# SET OF TASKS
**A)** In the ice carving article, what was Butauski's major when he started carving ice at the University of Akron?
**B)** From the ice carving article, pull out the passage from "He has to keep" up to and including "2018 Winter Olympics.", word for word.
DOCUMENT EXCERPT start
He has to keep it that way; he’s the 2014 National Ice Carving Champion.


Butauski, a ice carver out of Sunbury, is also a former international champion and, thanks to his 2014 national title, he’ll be headed to the 2018 Winter Olympics.


Since 1992, Butauski has been honing his skills with ice, gaining world-wide recognition in competition and creating sculptures for events around Ohio with his business, Rock On Ice. In a typical year, he carves about 2,000 to 2,500 ice sculptures.


“I get the same reaction (from a lot of people): ‘You can make a living out of that?’ or ‘What do you do in the summer?” he said. “I say, ‘Yes, and in the summer I carve ice.’”


Butauski started carving ice in college at the University of Akron, where he was majoring in engineering. At the time, he lived in a dorm converted from an old hotel.


“I walked around the back dock one day and there was a guy carving ice,” he said.


He was mesmerized. Then, he found out that he could learn to carve ice in the culinary arts program, housed in his dorm.


“I switched my major the next day,” he said.


He earned his degree in culinary arts and focused his attention on ice. Twenty-two years later, a converted barn behind his house includes 3 ice machines producing 50 blocks of ice a month.
DOCUMENT EXCERPT end
DATA LISTING start
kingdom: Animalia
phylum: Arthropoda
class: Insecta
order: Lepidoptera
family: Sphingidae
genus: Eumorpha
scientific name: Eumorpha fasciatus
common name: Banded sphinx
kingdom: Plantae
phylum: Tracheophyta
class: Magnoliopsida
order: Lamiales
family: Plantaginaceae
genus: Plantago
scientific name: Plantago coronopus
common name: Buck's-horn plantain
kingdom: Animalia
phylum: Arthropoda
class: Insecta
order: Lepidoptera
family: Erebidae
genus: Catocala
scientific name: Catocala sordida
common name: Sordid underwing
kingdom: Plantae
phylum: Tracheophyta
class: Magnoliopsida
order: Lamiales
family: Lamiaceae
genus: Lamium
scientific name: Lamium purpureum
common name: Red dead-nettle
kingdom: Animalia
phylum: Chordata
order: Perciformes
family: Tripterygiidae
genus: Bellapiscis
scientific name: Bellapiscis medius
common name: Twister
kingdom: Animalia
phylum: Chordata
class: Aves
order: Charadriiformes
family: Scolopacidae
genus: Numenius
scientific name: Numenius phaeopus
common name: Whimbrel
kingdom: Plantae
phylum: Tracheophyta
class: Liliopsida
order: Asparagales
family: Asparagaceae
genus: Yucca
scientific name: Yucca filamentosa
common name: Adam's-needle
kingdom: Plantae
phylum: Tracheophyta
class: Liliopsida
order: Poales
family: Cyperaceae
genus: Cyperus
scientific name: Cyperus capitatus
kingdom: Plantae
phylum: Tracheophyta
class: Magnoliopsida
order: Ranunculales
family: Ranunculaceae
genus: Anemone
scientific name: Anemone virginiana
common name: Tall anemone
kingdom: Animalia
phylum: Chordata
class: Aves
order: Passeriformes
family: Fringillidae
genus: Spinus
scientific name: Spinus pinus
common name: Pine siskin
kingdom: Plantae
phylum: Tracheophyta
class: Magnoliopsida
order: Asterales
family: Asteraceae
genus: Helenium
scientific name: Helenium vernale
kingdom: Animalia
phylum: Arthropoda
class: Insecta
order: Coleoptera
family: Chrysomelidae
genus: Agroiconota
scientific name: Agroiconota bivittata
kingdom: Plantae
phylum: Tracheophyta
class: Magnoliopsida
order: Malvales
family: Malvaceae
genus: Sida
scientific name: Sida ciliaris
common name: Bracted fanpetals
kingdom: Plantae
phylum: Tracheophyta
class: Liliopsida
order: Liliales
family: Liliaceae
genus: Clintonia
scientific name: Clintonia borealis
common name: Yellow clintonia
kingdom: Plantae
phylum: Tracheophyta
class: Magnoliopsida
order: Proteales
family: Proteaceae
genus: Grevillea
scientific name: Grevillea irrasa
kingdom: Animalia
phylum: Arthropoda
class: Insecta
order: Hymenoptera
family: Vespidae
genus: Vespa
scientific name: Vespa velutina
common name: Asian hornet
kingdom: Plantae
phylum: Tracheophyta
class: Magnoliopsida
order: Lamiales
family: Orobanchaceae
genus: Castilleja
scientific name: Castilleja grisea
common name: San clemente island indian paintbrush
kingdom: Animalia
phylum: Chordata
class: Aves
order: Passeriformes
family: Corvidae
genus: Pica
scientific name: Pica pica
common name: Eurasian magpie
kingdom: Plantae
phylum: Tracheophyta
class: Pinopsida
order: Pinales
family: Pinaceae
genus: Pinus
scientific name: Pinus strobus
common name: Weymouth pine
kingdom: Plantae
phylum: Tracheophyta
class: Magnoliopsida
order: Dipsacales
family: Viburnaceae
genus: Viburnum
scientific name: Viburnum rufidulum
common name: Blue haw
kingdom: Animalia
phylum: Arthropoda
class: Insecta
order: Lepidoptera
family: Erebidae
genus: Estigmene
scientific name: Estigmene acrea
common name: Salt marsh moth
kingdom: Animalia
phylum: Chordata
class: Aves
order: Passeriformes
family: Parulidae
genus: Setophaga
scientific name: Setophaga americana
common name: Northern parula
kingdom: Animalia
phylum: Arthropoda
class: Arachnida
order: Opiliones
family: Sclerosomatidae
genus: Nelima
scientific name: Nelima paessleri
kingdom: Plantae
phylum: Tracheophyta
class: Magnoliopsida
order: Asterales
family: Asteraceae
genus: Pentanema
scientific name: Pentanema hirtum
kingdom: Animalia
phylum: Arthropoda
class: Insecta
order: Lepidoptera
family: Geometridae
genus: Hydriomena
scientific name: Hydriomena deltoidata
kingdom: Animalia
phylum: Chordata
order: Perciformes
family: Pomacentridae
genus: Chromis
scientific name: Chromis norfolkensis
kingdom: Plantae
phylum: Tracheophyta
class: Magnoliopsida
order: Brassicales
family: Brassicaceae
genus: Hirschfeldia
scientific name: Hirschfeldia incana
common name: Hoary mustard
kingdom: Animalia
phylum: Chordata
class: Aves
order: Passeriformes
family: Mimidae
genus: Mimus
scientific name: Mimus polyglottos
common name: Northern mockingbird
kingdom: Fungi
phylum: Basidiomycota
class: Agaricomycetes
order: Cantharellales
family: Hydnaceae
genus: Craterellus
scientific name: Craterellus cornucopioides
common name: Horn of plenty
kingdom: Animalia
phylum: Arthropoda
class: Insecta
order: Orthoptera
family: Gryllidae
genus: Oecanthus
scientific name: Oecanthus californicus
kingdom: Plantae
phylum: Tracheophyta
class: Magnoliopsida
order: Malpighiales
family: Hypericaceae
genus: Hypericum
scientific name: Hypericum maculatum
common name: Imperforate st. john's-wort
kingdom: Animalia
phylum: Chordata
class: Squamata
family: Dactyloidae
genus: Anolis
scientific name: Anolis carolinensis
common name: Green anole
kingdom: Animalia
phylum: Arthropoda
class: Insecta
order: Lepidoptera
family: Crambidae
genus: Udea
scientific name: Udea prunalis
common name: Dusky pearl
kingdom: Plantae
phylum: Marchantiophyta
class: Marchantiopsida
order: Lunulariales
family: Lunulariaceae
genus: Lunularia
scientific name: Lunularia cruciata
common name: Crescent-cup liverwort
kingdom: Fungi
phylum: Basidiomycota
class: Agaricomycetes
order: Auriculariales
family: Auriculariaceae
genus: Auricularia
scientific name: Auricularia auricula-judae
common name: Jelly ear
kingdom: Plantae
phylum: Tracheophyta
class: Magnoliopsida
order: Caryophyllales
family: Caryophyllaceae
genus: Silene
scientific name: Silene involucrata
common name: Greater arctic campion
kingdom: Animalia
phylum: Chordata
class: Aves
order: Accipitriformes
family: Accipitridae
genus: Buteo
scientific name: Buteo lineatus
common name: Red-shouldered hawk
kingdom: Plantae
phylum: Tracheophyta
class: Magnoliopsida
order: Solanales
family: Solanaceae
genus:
DATA LISTING end
# OUTPUTS IN ORDER
**A)** Engineering.

**B)**
He has to keep it that way; he’s the 2014 National Ice Carving Champion.


Butauski, a ice carver out of Sunbury, is also a former international champion and, thanks to his 2014 national title, he’ll be headed to the 2018 Winter Olympics.